Caulfeild, James Edward Geale (1880–1949), 8th Viscount Charlemont , politician, was born 12 May 1880 in London, only son of Marcus Piers Francis Caulfeild (1840–95) and Louisa Gwyn Caulfeild, fourth daughter of Robert Williams of Fryars, Anglesea. Educated at Cheam School and Winchester, he succeeded his uncle, James Alfred, in the viscountcy (1913). Opposed to home rule, he took part in the Ulster Volunteer movement before being commissioned to the Coldstream Guards in 1914. He was appointed an Irish representative peer (1918), became vice-lieutenant of Tyrone (1922–39) and was elected a member of the Northern Ireland senate in 1925. In January 1926 he became leader of the senate and succeeded Lord Londonderry (qv) as minister of education in Northern Ireland. Londonderry's education act of 1923, due to its secular nature, was virulently opposed by the Orange order and protestant clergy. In 1930 Caulfeild conceded local protestant clergy an influential role in appointing teachers. Two years later he gave them the right to sit on the management committee of Stranmillis training college. Regarded as a liberal unionist, Caulfeild disliked these changes and the gerrymandering of Derry city in 1936. He retired on the advice of doctors in 1937.

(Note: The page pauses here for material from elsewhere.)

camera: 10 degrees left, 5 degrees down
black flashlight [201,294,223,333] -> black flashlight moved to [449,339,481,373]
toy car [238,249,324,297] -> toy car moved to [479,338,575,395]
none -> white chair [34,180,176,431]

In the following year he co-founded, with Major-Gen. Hugh Montgomery (qv) (1870–1954), and became first president of the Irish Association for Cultural, Economic, and Social Relations (the Irish Association), a position he held for eight years. A member of the advisory committee on ancient monuments in Northern Ireland, he also chaired a commission on Northern Ireland's resources. He was awarded an honorary LLD by QUB and was an honorary associate of the Royal Institute of British Architects, acting on juries that awarded the Ulster architectural medal. He died 30 August 1949 in Newcastle, Co. Down, having sold the family estate of Drumcairne, Co. Tyrone, the previous year.
He married (1914) Evelyn (d. 1941 during an air-raid in London), daughter of Edmund Charles Pendleton Hull of Surrey. They were divorced in 1940. He later married a distant cousin, Hildegarde, daughter of Rodolphe Stock-Mandell of Ruiselede, Belgium. He had no children.